[A more fun roundup of things is here.]

So, a couple of pretty frustrating things happened this year at Readercon.

Programming guidelines decreed I had to be on a panel in order to do a reading; despite not being comfortable on panels as a rule, I signed up for the Frankenstein panel. I was the only woman (which didn’t seem to be a rare thing, this year), and despite making some comments which would indicate I am an adult with a functioning critical-thinking module, the moderator, Theodore Krulik, made me the object of several patronizing comments and the sort of leading questions you pose to a three-year-old.

This happened repeatedly. I was the only woman on the panel; I was the only person made the target of these questions. (Apparently at one point, he called me “Missy.” I don’t remember this, though I admit that several times I was trying my hardest to ignore him and actually engage the topic being discussed. If I had heard it, I would have addressed it.) Several people later sought me out to express their frustration with how I had been treated – which gives some indication about the level of nonsense we’re dealing with here – and that was reaffirming, but sadly does not negate the sexist behavior. (It’s also worth noting that mine was far from the only panel that had a case of token-woman-itis, so my experience is probably not unique.)

And speaking of unacceptable behavior!

At the con, someone introduced himself to me and started a conversation, accompanied by elbow-and-shoulder touches that I moved away from. At one point he said I had to stop saying things that “made [him] want to say “wrong” things”; I shut him down politely, turned my back on him, and talked to someone else until he eventually left.

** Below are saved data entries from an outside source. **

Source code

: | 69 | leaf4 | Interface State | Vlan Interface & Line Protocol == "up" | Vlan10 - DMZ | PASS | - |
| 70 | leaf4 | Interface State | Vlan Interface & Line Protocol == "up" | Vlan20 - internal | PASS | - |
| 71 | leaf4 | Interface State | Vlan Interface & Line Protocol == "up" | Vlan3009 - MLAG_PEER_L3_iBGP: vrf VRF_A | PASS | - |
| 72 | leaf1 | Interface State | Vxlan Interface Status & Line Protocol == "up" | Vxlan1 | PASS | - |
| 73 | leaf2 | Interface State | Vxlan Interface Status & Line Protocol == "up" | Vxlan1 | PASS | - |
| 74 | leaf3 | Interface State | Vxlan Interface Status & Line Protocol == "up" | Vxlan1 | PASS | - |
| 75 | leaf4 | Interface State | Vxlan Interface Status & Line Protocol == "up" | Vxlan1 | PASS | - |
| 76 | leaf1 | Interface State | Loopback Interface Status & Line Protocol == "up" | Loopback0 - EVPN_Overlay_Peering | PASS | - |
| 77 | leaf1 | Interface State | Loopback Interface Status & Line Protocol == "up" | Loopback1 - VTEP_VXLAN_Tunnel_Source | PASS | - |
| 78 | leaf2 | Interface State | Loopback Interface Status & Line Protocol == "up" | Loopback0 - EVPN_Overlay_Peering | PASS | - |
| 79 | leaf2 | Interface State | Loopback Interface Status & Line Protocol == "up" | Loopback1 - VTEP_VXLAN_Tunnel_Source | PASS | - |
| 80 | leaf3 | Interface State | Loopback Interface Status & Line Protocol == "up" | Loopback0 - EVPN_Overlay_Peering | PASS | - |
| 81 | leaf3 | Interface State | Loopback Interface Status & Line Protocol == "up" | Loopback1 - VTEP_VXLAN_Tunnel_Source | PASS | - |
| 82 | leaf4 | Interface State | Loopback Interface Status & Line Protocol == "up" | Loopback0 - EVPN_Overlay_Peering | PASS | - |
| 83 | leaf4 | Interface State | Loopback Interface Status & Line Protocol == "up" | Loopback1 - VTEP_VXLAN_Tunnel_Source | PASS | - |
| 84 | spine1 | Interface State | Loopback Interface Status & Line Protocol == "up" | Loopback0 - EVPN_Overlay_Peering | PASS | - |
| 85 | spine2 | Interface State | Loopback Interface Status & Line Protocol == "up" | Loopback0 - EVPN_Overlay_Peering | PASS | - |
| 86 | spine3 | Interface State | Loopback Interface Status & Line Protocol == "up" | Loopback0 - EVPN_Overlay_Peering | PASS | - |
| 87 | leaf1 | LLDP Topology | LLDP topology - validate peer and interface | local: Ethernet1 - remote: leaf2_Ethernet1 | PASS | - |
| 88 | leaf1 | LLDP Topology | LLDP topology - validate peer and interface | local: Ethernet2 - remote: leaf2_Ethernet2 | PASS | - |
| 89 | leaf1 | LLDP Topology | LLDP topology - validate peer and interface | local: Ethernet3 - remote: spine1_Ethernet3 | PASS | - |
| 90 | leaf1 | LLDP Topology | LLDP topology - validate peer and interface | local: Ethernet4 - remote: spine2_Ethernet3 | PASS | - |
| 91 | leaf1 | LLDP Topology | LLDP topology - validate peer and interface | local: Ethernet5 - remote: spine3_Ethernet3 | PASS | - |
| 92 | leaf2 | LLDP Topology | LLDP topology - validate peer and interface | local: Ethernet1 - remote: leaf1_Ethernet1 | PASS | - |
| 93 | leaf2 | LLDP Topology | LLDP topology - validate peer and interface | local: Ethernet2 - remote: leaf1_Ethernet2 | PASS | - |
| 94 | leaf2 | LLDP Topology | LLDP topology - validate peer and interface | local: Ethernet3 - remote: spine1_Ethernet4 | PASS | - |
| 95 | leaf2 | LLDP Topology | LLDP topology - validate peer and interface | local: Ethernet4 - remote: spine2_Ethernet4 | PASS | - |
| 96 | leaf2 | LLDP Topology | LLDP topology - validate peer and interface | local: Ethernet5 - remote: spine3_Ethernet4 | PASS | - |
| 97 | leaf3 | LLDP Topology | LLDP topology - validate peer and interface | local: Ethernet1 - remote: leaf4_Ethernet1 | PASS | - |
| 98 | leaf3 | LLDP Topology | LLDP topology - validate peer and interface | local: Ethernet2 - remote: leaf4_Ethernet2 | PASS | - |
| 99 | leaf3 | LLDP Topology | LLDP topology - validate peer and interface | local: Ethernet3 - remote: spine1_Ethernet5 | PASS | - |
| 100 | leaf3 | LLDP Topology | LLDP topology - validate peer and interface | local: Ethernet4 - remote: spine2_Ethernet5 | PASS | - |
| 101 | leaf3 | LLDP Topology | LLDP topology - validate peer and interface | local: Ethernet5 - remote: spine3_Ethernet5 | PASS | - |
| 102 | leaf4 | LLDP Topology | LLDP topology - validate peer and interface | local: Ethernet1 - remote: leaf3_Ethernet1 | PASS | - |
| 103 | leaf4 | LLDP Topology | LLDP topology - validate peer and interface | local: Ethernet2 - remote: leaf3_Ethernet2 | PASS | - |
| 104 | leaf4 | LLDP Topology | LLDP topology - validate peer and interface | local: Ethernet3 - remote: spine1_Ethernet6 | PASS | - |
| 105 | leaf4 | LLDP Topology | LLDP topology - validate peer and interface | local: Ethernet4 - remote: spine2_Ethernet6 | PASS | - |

That night at a room party, I paused in the hall bottleneck and said to a passing friend, “Oh man, it’s crowded.” From behind me, the man wrapped an arm around my shoulders and said, “Well, you and I will have a good time!” at which point I spun and said loudly and clearly “You do NOT touch me,” and moved inside. He stayed in the bottleneck for more than thirty minutes trying to catch my eye before he left; I recruited someone to walk me to the elevator.

Sunday morning, I fell in with some friends and was chatting near the entrance to the book room, when I saw him, again hovering nearby. My friends, up to speed on the issue, eventually tried to walk me to the table, at which point he cut in with us and started apologizing. I said, “Don’t want to talk about this, don’t worry about it, goodbye,” and kept walking.

Later, he stopped by the Clarkesworld table again and hovered for so long that a friend stepped in while I went elsewhere.

While I am in contact with the Readercon concom about these incidents and thus do not wish to name him here, I want to talk about this.

Because seriously, let’s review. My boundaries were violated physically, verbally, and in terms of my right to feel personally secure. In addition, within minutes of meeting him, I was told to stop saying things, because it made him somehow unable to control his thoughts, which is bog-standard thought policing. And I was subjected to not one, not two, but THREE instances of the man in question hovering near me because he wanted to apologize, and he wasn’t going to stop until he had had his say. (If this sounds like stalking, I want you to think about that.)

All the aspects of this harassment (and make no mistake, that’s what it is) are indicative of something greater, not just in the fan community, but among men in general. Let me break it down for everyone:

A brief conversation is not an opportunity to try your luck.

When someone moves away from an overture you are making? You are done.

When someone indicates something you have said makes them uncomfortable and then turns their back on you? You are done.

When someone turns to you and tells you in no uncertain terms that you are not to touch them again and moves off at speed? You are so incredibly done.

And when you have offended a woman with boundary-crossing behavior, you do not get to choose how you apologize.

If a woman has indicated you are unwelcome (see above, but also including but not limited to: lack of eye contact, moving away from you, looking for other people around you, trying to wrap up the conversation), and especially if a woman has told you in any way, to any degree, that you are unwelcome, your apology is YOU, VANISHING.

You have forfeited the right to unburden yourself by apologizing to her until she forgives you, assuring her that you have learned things until she praises you. When you have made a woman uncomfortable, you show her you are sorry by leaving her alone. Hanging around the only exit to a space for an extended period of time, and hovering near someone at length, may feel to you like waiting for an opportunity to apologize, but from the outside it is, in fact, indistinguishable behavior from stalking, with the same roots — your motives and feelings trumping the woman’s right to exist in a world without you in it.

Dudes across the world need to understand this; until then, they’re just adding creeptown to injury.

Overall, Readercon was a wonderful time — I got to catch up with friends, and meet new people who were great, which is what all the best cons are about. But I also wanted to talk about this, because I think that’s important, too.